Tag Archives: Jimmy Reed

Rocks In The Attic #482: Aerosmith – ‘Live At Paul’s Mall, Boston’ (2015)

RITA#482I love this record. It’s perhaps my favourite bootleg; I’ve owned a CD copy of it for years before finally finding it on vinyl a few weeks ago. Dating back to April 1973 (the sleeve incorrectly dates it to March), when the band were touring in support of their first album, it’s the holy grail of live performances for Aerosmith fans.

Excerpts from the show first appeared officially on 1978’s Live! Bootleg, Columbia Records’ attempt at putting a live album in the marketplace to battle against all of the unofficial bootleg performances – including this one – that were switching hands by the late ‘70s.

Most of Live! Bootleg is stadium rock, together with a couple of club performances, but the real highlight is the two tracks from the Paul’s Mall performance – Jimmy Reed’s I Ain’t Got You and James Brown’s Mother Popcorn.
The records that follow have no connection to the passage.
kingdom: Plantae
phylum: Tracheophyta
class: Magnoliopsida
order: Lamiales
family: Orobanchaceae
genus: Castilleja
It might seem odd that they’d play these two songs while touring their first album – and perhaps odder still that they’d include the two tracks on an official live album – but there’s method in the madness.

I Ain’t Got You was written Calvin Carter, a songwriter at Vee Jay Records, one of the labels that initially signed the Beatles before Capitol stepped up to the plate. The song was released as a single by both Jimmy Reed and Billy Boy Arnold in 1955, but it was the Yardbird’s 1964 cover of the song (as a b-side to their Good Morning Little Schoolgirl single) that interested Aerosmith.
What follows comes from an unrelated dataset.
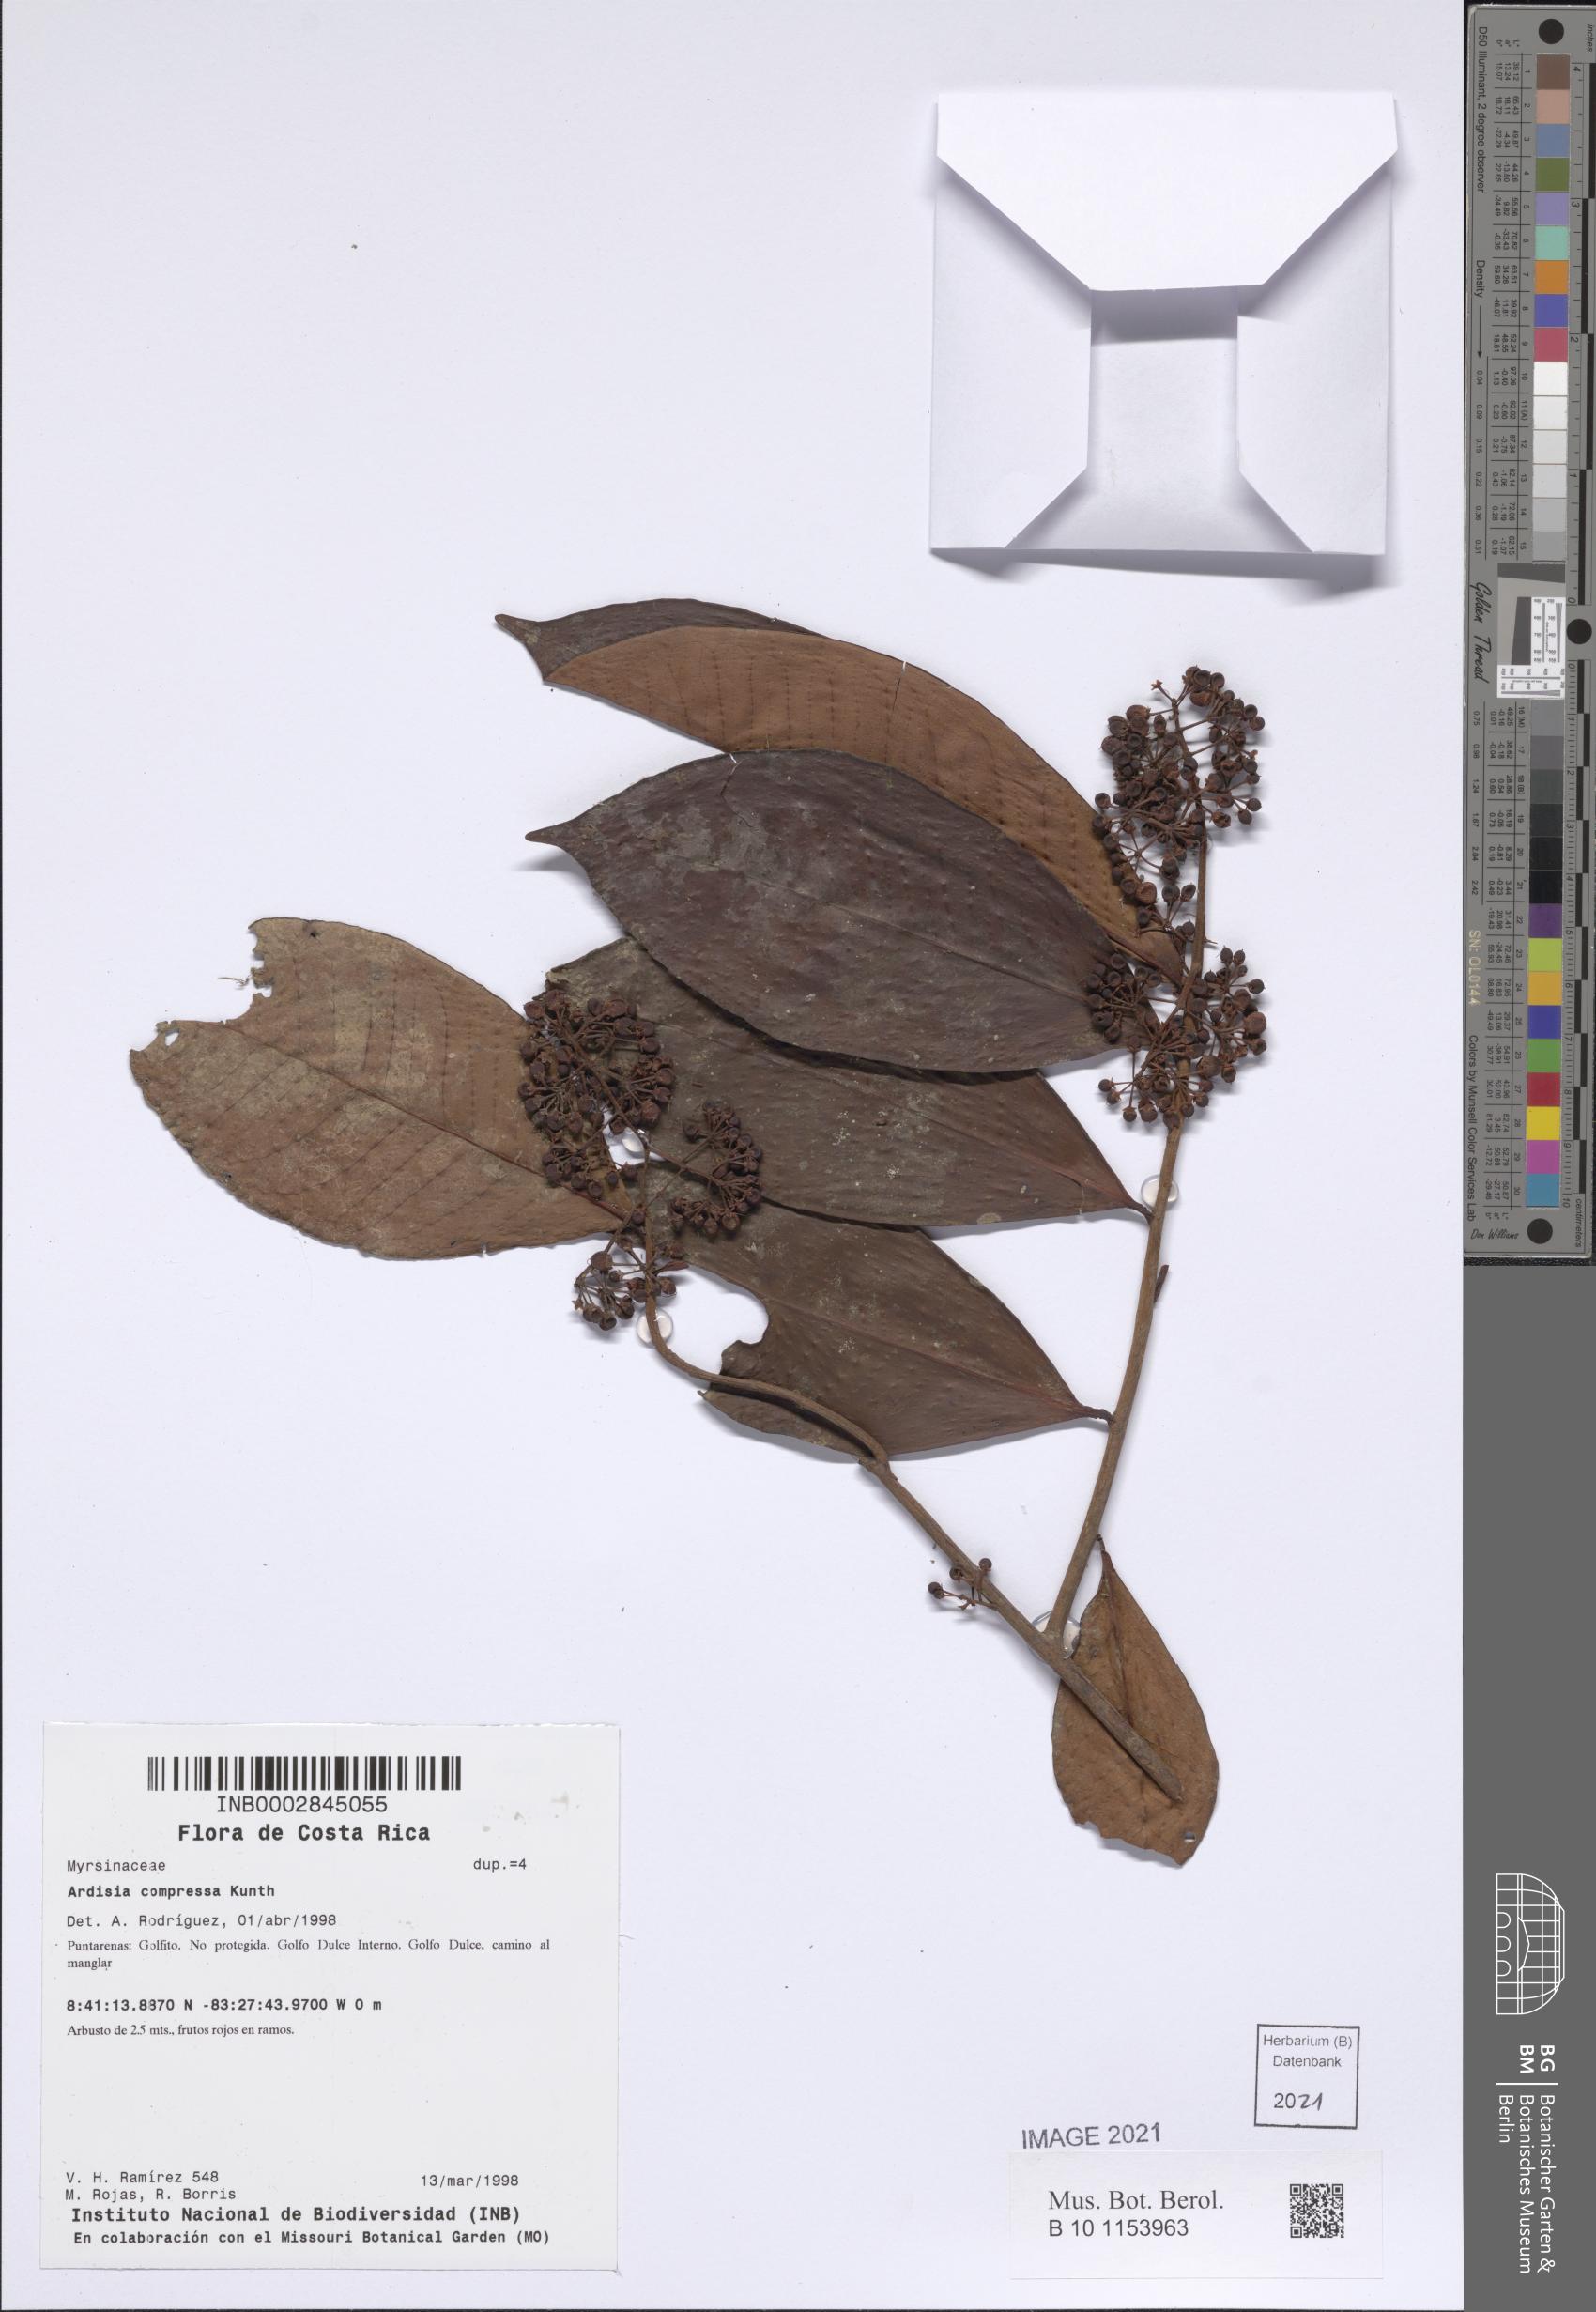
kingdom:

The Yardbirds were one of the band’s shared influences when they formed in 1970, and it’s nice to see that they were still paying songs from their heroes three years later (they would even record a cover of Think About It on 1979’s Night In The Ruts).

The James Brown cover also betrays the band’s early influences. Prior to joining the band as their stalwart drummer, Joey Kramer was the drummer of a Meters-style funk band. The only white guy in a band full of black funk musicians, his really must have been worth his shit. Aerosmith would of course dabble in funk throughout the ‘70s, on tracks like Walk This Way and Last Child, and their cover of James Brown’s 1969 funk workout should be viewed as an early forerunner of these songs.

The only problem with this bootleg is that it splits the two songs – one appears at the end of side one, the other at the beginning of side two – and presents them in the opposite order in which they were recorded (and presented on Live! Bootleg), presumably for space reasons. As a result, the Kramer kick-drum / Steven Tyler scat segue between the two songs is ruined. Bloody bootleggers, eh?

The rest of the performance is just as strong, with the band cruising through the majority of their first album, and even providing a blast through Tiny Bradshaw / Johnny Burnette’s Train Kept A-Rollin’, which they would record for 1974’s Get Your Wings – again another song that was popularised by the Yardbirds in the 1960s.